The oil is headed south but the impacts of the spill are ongoing, he said.

“It’s still going to impact marine life as it goes, it’s going to impact vessels at sea — some vessels suck the oil up into their cooling system, which is really a bad thing,” he said. “We’re out of the danger zone from it but there’s still residual oil here and others will be impacted as it goes further south.”


Huntington Beach Mayor Kim Carr said her city continues to sample and test the waters within city limits — all the way from Sunset Beach up north to the jetty down south — and that the city is also doing assessment flyovers twice a day “looking for more oil off the coast.”

“From what we’re told, most of the oil has moved south, but we’re still looking to see if any oil is still approaching our more environmentally sensitive areas, we still have hundreds of people on the ground looking for tarballs,” Carr said. 

Though there’s cause for optimism, she added. 

The Talbert Marsh in her city is a sensitive wetlands system and coastal habitat for a variety of marine life and bird species.
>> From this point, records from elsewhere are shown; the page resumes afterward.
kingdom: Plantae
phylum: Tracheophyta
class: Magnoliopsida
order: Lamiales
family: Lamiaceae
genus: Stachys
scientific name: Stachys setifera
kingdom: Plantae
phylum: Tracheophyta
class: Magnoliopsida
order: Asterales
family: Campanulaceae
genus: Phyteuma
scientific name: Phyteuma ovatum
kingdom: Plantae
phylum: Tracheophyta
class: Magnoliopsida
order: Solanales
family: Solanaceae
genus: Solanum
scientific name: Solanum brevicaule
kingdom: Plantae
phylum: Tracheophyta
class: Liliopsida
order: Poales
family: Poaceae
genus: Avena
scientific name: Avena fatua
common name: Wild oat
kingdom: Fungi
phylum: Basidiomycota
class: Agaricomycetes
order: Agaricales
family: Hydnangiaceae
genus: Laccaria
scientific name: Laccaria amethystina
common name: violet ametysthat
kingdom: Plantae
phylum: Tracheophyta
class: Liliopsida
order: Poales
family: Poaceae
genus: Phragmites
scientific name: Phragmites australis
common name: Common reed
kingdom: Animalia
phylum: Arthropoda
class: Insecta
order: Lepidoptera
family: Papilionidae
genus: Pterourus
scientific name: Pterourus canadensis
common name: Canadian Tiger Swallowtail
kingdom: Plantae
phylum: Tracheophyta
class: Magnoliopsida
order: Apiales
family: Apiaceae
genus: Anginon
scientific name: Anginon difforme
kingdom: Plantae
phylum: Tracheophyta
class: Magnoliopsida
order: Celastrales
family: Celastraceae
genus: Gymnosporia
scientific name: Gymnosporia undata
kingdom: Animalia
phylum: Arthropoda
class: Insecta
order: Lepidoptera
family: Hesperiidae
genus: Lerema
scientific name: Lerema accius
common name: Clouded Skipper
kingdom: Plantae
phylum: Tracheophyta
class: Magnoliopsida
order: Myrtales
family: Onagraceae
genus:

It was the only marsh to be contaminated by the oil spill. 

“Remember how black all the rocks were?” Carr said to a reporter, recalling a news conference at the area convened by state Sen. Dave Min during the early days of the spill response efforts.  

“Totally clean now. Even I was stunned, they really came in and it looks totally different. It’s amazing how much they’ve done in the last two days.”

Carr said conservationists working to clean the area told her there’s still damage below the water surface at the wetlands, and that she’ll be sending a letter to the County of Orange requesting that current county plans to restore the site be expedited. 

“I’ll be sending a letter to the county to support the restoration of that … that riprap is supposed to be replaced and the county has a plan to do just that, so we are pushing the county to start restoration work early,” Carr said. “I’ll be sending a letter to the county requesting they don’t wait — let’s not waste time.”

“Right now, everything looks good and we’re continuing to make sure the beaches look pristine, trying to get back to some sense of normalcy,” she added. 

Meanwhile, tarballs are now washing ashore in San Diego County. 

“We’re praying for our friends down south, and we’re following that as well,” Carr said. “But it looks like we dodged a bullet up here.”